Direkt vor dem Elisenhof haben sich am dort geparkten blauen Streetworkbus schon freiwillige Helfer versammelt die, ausgestattet mit gelben Bändchen (Warnwesten sind aus), Handschuhen und Mundschutz, gen Hauptbahnhof weitergeleitet werden. Zwischenzeitlich hat sich noch eine Freundin gemeldet. Diese arbeitet beim Jugendamt und ist in Rufbereitschaft versetzt worden. Es scheinen wirklich viele Menschen erwartet zu werden. Am Starnberger Flügelbahnhof angekommen, einer vor sich hinrottenden alten Bahnhofshalle, werden die Helfer sofort eingewiesen und eingeteilt. Mit 10.000 Flüchtlingen sei in dieser Nacht zu rechnen, so die Info. Aufgrund des Andrangs wird daher nur noch das "Notprogramm" gefahren. Keine Ausgabe von Kleidung oder warmen Essen mehr. Die Menschen bekommen Wasser, Müsliriegel, Decken und sollen nach einem kurzen medizinischen Check sofort weitergeleitet werden in die Erstaufnahmeeinrichtungen.

An der Getränkeausgabe, an der ich zugeteilt war, war für den Moment genug Wasser vorhanden. Polizei, Helfer, Dolmetscher wuselten herum. Der erste Zug aus Österreich fuhr ein, die Polizei schickte die Geflüchteten zum Flügelbahnhof. Sehr viele Frauen mit kleinen Kindern waren unter den neu Ankommenden. Darunter teils wenige Tage alte Babies. Auf der Flucht geboren. Die Menschen waren in einem fürchterlichen Zustand. Erschöpft, hungrig, durstig, dreckig, frierend. Wer die Nachrichten der letzten Tage mitbekommen hat, insbesondere über den Umgang mit Geflüchteten in Ungarn - Stichwort Röszke - den verwunderte das nicht. Beeindruckend war das Auftreten dieser Menschen. Trotz ihres Zustandes und trotz allem, was sie durchgemacht haben, waren sie höflich, zuvorkommend, würdevoll. Zwei Menschen aus Gambia kamen vorbei und erzählten, sie seien zwei Jahre unterwegs gewesen. Ein Mensch, Mitte zwanzig, wurde im Rollstuhl an uns vorbei gefahren. Ihm fehlten beide Beine. Man möchte sich gar nicht vorstellen, was diese Menschen alles durchmachen mussten.
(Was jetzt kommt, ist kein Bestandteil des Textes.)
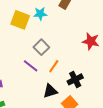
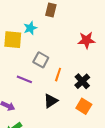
purple line: (31, 66) -> (24, 79), moved
black triangle: (50, 91) -> (51, 101), moved

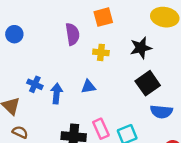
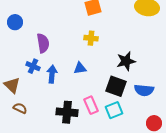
purple semicircle: (72, 34) -> (43, 43), moved
black star: (141, 48) -> (126, 61), moved
black square: (148, 83) -> (116, 86), moved, turned -35

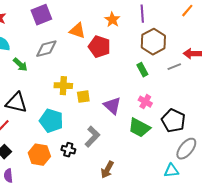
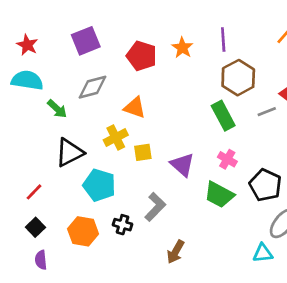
orange triangle: (77, 31) -> (135, 108), moved
red pentagon: (99, 47) -> (142, 56), moved
green rectangle: (142, 70) -> (223, 116), size x1.5
yellow cross: (63, 86) -> (116, 137), turned -30
black triangle: (16, 103) -> (69, 152), moved, turned -40

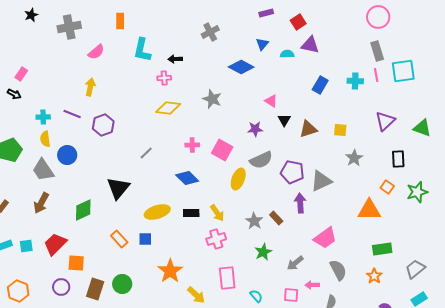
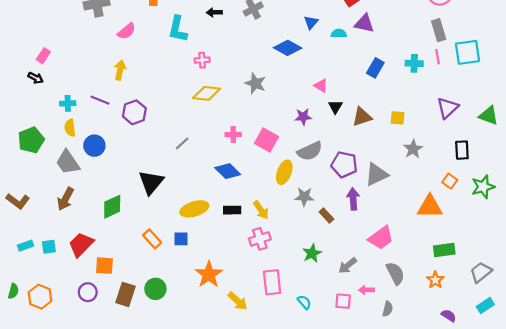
black arrow: (175, 59) -> (214, 12), moved
gray star: (254, 221) -> (304, 197), moved, turned -30

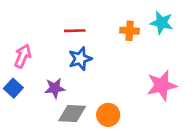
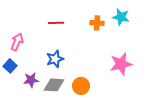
blue star: (80, 59) -> (55, 59), moved
purple star: (55, 88) -> (31, 80), moved

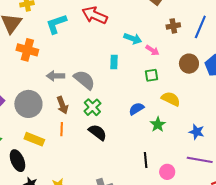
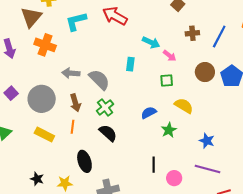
black ellipse: (17, 161) -> (84, 161), moved

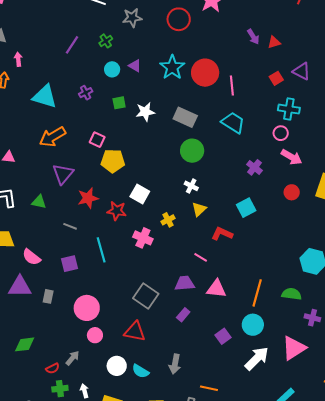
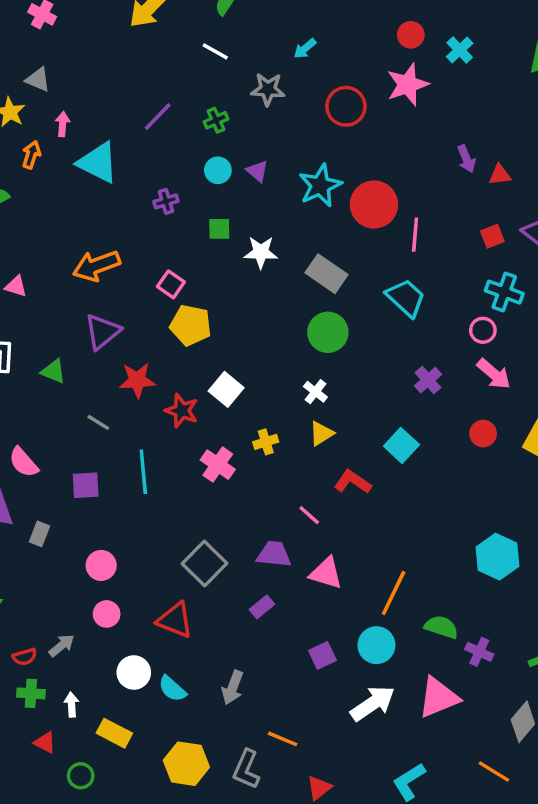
cyan triangle: (45, 96) -> (98, 163), moved
cyan square: (246, 208) -> (401, 445), turned -30
green semicircle: (292, 294) -> (441, 627), moved
pink circle: (87, 308) -> (101, 565), size x0.7

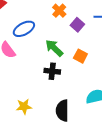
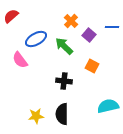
green arrow: (54, 48) -> (64, 46), moved
black semicircle: (62, 111) -> (62, 114), moved

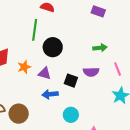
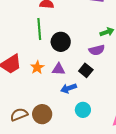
purple semicircle: (91, 72) -> (97, 50), moved
black square: (71, 81) -> (86, 70), turned 32
cyan circle: (71, 115) -> (83, 110), moved

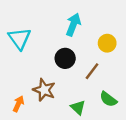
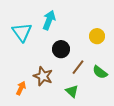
cyan arrow: (73, 25) -> (49, 20), moved
brown line: (92, 71) -> (78, 67), moved
green semicircle: (108, 99) -> (100, 72), moved

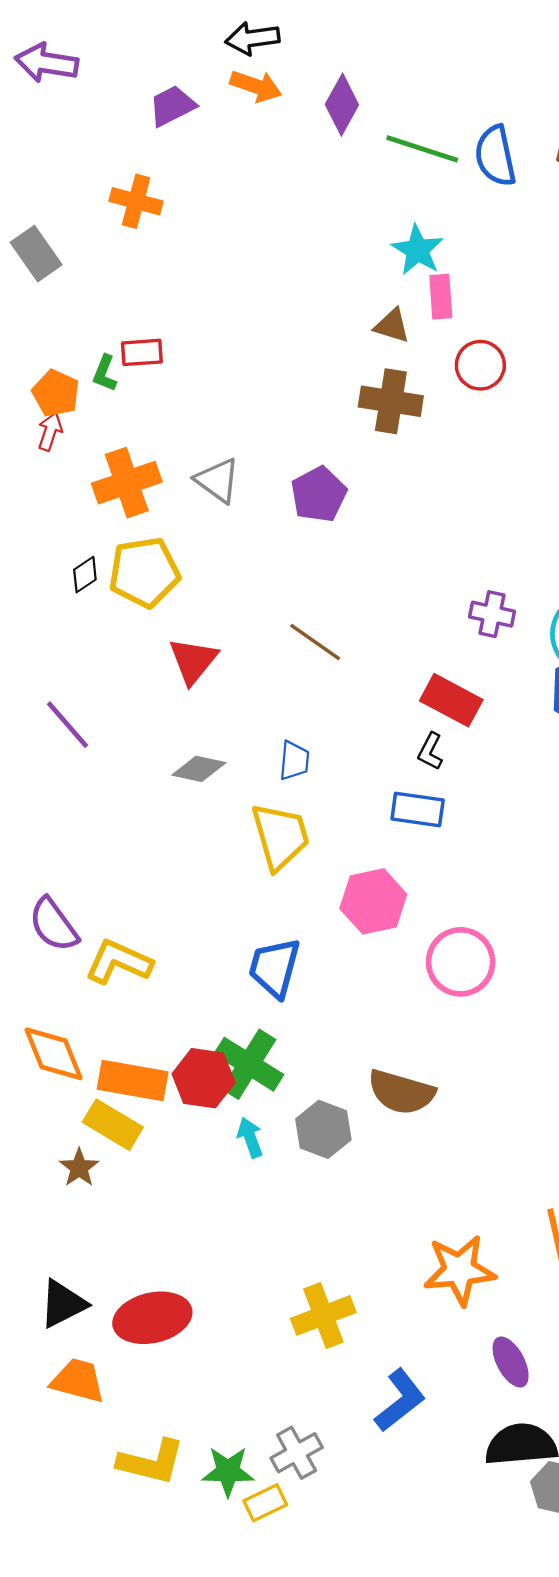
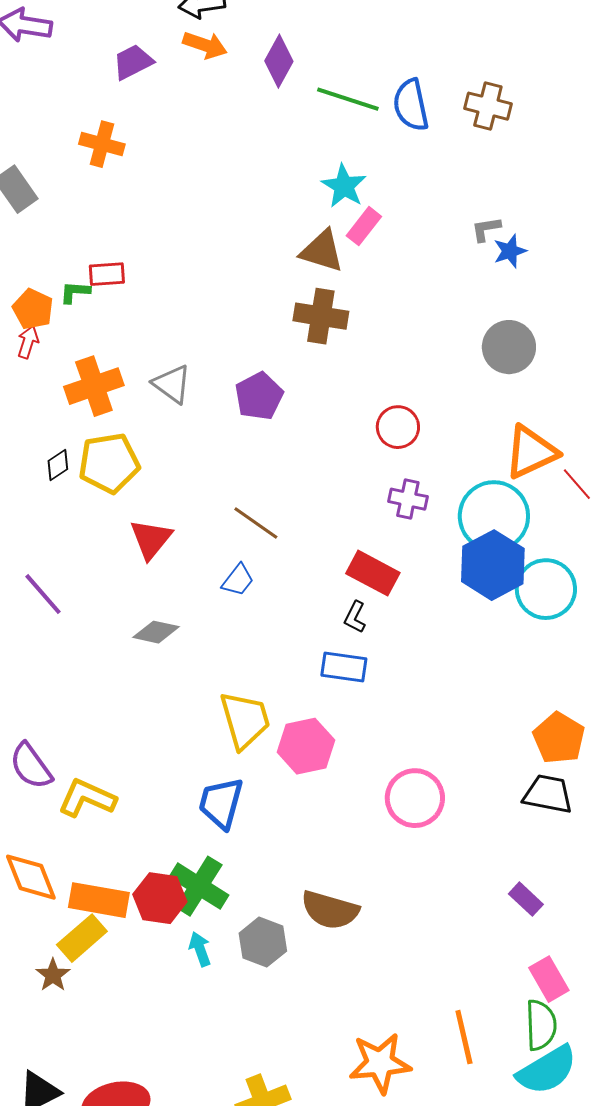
pink rectangle: (441, 297) -> (364, 226), turned 42
brown triangle: (392, 326) -> (322, 251), size x1.4
red circle: (480, 365) -> (398, 427), moved
green L-shape: (105, 373) -> (75, 292), turned 72
blue trapezoid: (294, 761) -> (238, 580), moved, turned 33
yellow trapezoid: (280, 836) -> (245, 720), moved
pink circle: (461, 962) -> (415, 798), moved
yellow rectangle: (113, 1125) -> (82, 938), turned -72

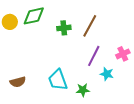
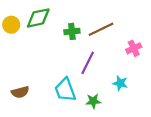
brown line: (90, 26) -> (101, 29), turned 35
pink cross: (123, 54) -> (134, 48), moved
purple line: (94, 56) -> (88, 63), moved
Hunderte kamen pro Zug. Die Polizei meinte bereits am Anfang des Abends das damit gerechnet werden darf, dass fast alle Insassen des jeweiligen Zuges aus Österreich Geflüchtete sind. Die Wasservorräte gingen so schnell zur Neige. Als eine neue Lieferung am Starnberger Flügelbahnhof ankam bildete sich sofort aus Passanten eine Menschenkette welche Wasser, Decken, Schlafsäcke weiter reichte. Hektisch wurde es, als die nächsten Züge einfuhren und sich mehrere Hundert Menschen im abgesperrten Bereich einfanden. Von der sonst so beflissen herumeilenden Polizei war in diesem Moment nichts zu sehen. Dank der Helfer wurde das ganze aber in geregelte Bahnen gelenkt. Einer der Helfer zog aus der Masse eine Hochschwangere, bei der scheints gerade die Wehen einsetzten. Die Info erreichte uns, dass die Stadt weitere Quartiere öffnete für die vielen um Schutz suchenden. Eine kurze Atempause war in Sicht, da der nächste Zug erst eine Stunde später erwartet wurde. Die bereits zur Ablösung der seit Stunden tätigen Helfern bereit stehenden packten mit an. Mit den neu Ankommenden konnte - leider nur sehr kurz - auch kurz Kontakt aufgenommen werden. Nur ein Wort für diese Menschen: beeindruckend.

Auf dem Heimweg dann noch kurz am Ausgang des Hauptbahnhofes vorbei gekommen, der zur S-Bahn führt. Dort ist ein großer, abgesperrter Bereich eingerichtet in dem die Menschen kurz medizinisch erstversorgt und dann zu den Bussen geführt werden. Mittlerweile wurde ein Sichtschutz angebracht. Aufgrund des Auftretens der Presse an dieser Stelle scheint dies auch sehr sinnvoll. Ein bisschen Restwürde sollte diesen Menschen erhalten bleiben. Ohne Kamerateams welche auch noch die medizinische Versorgung meinen dokumentieren zu müssen. Auf dem Heimweg gegen 00:30 Uhr viele Partygänger unterwegs. Ein Bild welches surreal anmutet in diesen Tagen.